O legado de Mário Soares
Soares na manifestação da Fonte Luminosa (19 de Julho de 1975). Também Lopes Cardoso, Salgado Zenha, Sottomayor Cardia, o advogado F. Sousa Tavares, a actriz Lurdes Norberto e o jornalista Vítor Direito. Em fundo, à direita, António Guterres (de bigode)
Em democracia, só existe uma forma legítima de mudar os titulares das instituições políticas: pelo voto. E quem nos ensinou isto, numa sucessão de actos exemplares durante os anos de brasa da revolução, foi um homem chamado Mário Alberto Nobre Lopes Soares, cujo centenário hoje se assinala.

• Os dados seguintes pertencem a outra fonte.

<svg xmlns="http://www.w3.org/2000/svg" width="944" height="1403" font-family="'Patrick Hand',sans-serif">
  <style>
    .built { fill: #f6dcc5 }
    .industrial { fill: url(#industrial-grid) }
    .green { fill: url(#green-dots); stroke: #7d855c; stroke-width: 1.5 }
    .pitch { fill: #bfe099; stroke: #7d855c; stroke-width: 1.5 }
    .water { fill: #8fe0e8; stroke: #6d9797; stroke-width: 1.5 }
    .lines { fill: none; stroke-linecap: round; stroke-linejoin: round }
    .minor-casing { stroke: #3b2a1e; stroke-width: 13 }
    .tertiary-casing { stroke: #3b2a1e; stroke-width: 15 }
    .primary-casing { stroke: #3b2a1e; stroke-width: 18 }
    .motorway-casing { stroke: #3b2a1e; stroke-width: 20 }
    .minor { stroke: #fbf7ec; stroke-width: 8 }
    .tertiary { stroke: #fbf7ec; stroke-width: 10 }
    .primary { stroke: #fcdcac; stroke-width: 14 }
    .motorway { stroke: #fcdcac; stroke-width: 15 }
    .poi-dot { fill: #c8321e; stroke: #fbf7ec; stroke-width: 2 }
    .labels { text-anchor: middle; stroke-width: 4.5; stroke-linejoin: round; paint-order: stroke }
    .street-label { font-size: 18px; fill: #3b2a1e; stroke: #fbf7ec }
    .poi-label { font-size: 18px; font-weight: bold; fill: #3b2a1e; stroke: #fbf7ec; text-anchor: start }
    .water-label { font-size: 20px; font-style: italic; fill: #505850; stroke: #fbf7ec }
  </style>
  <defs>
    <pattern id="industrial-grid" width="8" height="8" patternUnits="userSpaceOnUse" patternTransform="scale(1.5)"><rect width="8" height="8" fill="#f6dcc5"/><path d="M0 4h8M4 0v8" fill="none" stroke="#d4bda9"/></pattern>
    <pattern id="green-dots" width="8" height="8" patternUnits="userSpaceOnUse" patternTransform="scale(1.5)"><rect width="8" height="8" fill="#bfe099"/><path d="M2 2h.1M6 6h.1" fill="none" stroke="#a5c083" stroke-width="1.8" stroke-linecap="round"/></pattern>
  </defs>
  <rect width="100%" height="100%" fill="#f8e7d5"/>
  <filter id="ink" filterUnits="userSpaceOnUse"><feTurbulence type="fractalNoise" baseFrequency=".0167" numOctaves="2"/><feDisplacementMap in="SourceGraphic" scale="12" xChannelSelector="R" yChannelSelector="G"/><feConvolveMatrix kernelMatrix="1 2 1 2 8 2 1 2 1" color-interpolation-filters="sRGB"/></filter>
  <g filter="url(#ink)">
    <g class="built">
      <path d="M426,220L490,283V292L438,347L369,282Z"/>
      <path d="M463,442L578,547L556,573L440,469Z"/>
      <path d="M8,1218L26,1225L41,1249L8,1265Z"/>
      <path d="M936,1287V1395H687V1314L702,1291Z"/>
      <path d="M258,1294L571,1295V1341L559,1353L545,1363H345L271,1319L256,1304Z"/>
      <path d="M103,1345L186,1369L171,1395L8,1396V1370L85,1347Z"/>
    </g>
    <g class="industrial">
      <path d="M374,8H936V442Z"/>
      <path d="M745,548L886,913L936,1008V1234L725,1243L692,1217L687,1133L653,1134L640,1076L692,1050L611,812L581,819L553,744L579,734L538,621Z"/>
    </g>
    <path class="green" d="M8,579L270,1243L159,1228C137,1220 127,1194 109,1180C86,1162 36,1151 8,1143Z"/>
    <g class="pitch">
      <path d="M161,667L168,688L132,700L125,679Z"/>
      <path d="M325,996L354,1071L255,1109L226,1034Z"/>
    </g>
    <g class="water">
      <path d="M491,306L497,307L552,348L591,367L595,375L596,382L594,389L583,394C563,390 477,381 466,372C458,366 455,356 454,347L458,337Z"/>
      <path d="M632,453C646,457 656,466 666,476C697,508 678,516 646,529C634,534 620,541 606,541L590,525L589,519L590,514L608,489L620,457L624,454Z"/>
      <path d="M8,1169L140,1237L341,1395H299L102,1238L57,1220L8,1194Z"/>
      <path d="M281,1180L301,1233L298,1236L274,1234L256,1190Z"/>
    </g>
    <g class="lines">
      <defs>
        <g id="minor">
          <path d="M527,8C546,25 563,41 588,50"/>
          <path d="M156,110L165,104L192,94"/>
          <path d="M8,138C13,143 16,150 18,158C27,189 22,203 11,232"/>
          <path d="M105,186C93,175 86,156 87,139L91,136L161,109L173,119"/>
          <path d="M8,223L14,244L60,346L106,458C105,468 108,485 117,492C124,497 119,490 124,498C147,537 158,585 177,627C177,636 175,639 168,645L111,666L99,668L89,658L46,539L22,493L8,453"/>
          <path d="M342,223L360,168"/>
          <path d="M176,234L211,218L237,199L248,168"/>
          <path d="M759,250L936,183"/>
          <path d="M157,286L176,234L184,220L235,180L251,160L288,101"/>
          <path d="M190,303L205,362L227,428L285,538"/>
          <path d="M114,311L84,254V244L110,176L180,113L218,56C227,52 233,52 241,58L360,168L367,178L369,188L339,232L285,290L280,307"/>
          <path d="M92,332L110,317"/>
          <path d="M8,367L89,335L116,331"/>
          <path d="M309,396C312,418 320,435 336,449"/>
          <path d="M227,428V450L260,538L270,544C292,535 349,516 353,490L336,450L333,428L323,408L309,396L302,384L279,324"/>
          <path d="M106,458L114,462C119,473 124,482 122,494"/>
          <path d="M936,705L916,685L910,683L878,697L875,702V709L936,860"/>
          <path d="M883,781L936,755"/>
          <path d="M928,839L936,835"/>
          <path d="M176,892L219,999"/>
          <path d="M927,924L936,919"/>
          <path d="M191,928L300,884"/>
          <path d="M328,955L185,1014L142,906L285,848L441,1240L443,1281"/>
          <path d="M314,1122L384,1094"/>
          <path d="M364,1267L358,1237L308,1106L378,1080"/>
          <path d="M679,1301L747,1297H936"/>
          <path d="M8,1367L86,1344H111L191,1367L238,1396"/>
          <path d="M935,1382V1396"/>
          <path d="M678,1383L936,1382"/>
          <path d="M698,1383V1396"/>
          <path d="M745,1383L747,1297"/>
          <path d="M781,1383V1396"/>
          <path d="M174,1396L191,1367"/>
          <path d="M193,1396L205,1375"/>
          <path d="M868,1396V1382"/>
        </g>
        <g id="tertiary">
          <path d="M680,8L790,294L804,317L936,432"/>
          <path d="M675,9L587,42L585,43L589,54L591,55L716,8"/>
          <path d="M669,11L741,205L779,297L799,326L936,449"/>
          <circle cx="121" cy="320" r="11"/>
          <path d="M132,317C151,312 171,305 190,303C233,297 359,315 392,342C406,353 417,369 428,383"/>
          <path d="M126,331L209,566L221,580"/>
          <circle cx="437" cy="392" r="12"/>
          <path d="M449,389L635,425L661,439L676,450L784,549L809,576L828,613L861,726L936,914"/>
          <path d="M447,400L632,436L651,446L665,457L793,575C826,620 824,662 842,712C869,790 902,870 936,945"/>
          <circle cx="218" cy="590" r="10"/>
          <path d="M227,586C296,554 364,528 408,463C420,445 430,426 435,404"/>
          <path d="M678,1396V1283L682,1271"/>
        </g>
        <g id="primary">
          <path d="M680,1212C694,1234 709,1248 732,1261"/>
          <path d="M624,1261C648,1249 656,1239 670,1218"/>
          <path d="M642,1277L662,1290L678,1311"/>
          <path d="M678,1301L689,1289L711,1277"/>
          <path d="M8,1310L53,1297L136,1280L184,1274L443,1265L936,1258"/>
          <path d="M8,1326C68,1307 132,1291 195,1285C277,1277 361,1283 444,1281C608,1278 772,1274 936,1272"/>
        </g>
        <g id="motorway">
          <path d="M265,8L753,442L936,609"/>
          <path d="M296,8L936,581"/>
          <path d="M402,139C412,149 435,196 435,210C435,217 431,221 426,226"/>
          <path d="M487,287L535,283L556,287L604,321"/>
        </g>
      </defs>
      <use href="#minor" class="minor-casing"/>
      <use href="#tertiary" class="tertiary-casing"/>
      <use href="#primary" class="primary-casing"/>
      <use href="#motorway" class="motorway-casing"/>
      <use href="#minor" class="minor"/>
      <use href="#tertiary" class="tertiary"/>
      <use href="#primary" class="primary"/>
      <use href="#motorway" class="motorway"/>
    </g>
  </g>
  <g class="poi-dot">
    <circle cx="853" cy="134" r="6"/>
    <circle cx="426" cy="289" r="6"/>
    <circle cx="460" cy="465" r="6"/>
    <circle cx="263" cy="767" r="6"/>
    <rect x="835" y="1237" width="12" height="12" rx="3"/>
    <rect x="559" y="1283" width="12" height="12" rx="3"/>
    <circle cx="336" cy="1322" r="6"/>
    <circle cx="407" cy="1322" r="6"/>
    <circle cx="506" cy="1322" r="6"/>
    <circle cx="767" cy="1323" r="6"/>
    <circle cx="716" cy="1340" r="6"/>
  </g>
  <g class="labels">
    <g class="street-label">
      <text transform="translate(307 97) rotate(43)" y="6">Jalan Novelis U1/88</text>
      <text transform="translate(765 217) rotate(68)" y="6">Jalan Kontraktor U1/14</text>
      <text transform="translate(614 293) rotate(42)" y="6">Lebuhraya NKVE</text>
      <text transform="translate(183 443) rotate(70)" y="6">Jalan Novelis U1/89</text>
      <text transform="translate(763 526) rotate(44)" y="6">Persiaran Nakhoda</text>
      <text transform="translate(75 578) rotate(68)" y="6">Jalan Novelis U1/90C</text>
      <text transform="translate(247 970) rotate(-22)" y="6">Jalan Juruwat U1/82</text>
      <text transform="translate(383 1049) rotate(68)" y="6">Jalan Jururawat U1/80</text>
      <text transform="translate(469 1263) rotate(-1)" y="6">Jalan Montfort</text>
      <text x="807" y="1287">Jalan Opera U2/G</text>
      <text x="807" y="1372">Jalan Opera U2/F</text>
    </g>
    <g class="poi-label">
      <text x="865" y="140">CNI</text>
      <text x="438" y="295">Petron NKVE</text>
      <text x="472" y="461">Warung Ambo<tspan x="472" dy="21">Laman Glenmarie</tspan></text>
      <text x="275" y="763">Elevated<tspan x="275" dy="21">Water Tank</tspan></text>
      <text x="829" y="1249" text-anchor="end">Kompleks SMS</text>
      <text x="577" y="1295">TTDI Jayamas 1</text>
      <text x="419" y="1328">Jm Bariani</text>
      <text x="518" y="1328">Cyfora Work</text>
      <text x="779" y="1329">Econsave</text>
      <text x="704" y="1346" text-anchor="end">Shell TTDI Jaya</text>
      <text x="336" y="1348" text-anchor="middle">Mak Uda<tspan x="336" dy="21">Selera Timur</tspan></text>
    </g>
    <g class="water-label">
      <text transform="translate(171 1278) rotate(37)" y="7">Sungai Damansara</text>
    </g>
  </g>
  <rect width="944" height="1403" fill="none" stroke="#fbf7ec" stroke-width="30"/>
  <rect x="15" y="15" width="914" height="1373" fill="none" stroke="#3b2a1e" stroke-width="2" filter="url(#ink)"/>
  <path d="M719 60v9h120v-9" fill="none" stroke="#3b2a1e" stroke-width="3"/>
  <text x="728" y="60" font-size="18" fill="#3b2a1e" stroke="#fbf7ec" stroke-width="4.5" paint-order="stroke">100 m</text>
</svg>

Um homem que no Portugal pré-constitucional, quando a guerra civil esteve por um fio, enfrentou insultos e ameaças com notória coragem física e um desassombro cívico que a História (com H maiúsculo) registará. A espuma revolucionária, agitada pelo Partido Comunista e pela ultra-esquerda, não valia afinal mais de 15% nas urnas, como muitos concluiram com espanto ao fazer-se a contagem dos primeiros votos.
Personalidade cheia de contradições, como em regra sucede às figuras que deixam a sua impressão digital nos acontecimentos históricos, Mário Soares acertou no essencial. Ao fracturar a esquerda, isolando a sua ala mais sectária. Ao evitar um novo conflito religioso no Portugal revolucionário, demonstrando ter aprendido as traumatizantes lições da malograda I República. Ao apontar a Europa como novo destino português em alternativa às crepusculares rotas do império e sem demasiadas ilusões sobre as veredas da "lusofonia".
Mas o que mais lhe devemos foi ter participado na primeira linha do combate pela instauração no nosso país de uma democracia autêntica -- aquela que assenta no sufrágio livre, periódico e universal.
Com argúcia e ousadia, Soares disputou a rua aos comunistas, demonstrando-lhes no megacomício da Fonte Luminosa -- como De Gaulle fizera ao promover o gigantesco desfile dos Campos Elíseos na ressaca do Maio de 68 -- que o espaço público não é coutada particular das forças extremistas. E nunca deixou de fazer a indispensável pedagogia da vontade popular expressa nas urnas, mesmo quando isso ia contra o ar do tempo, como sucedeu no histórico frente-a-frente televisivo com o secretário-geral do PCP, Álvaro Cunhal, em 6 de Novembro de 1975.
Esse é o Soares que a História recordará.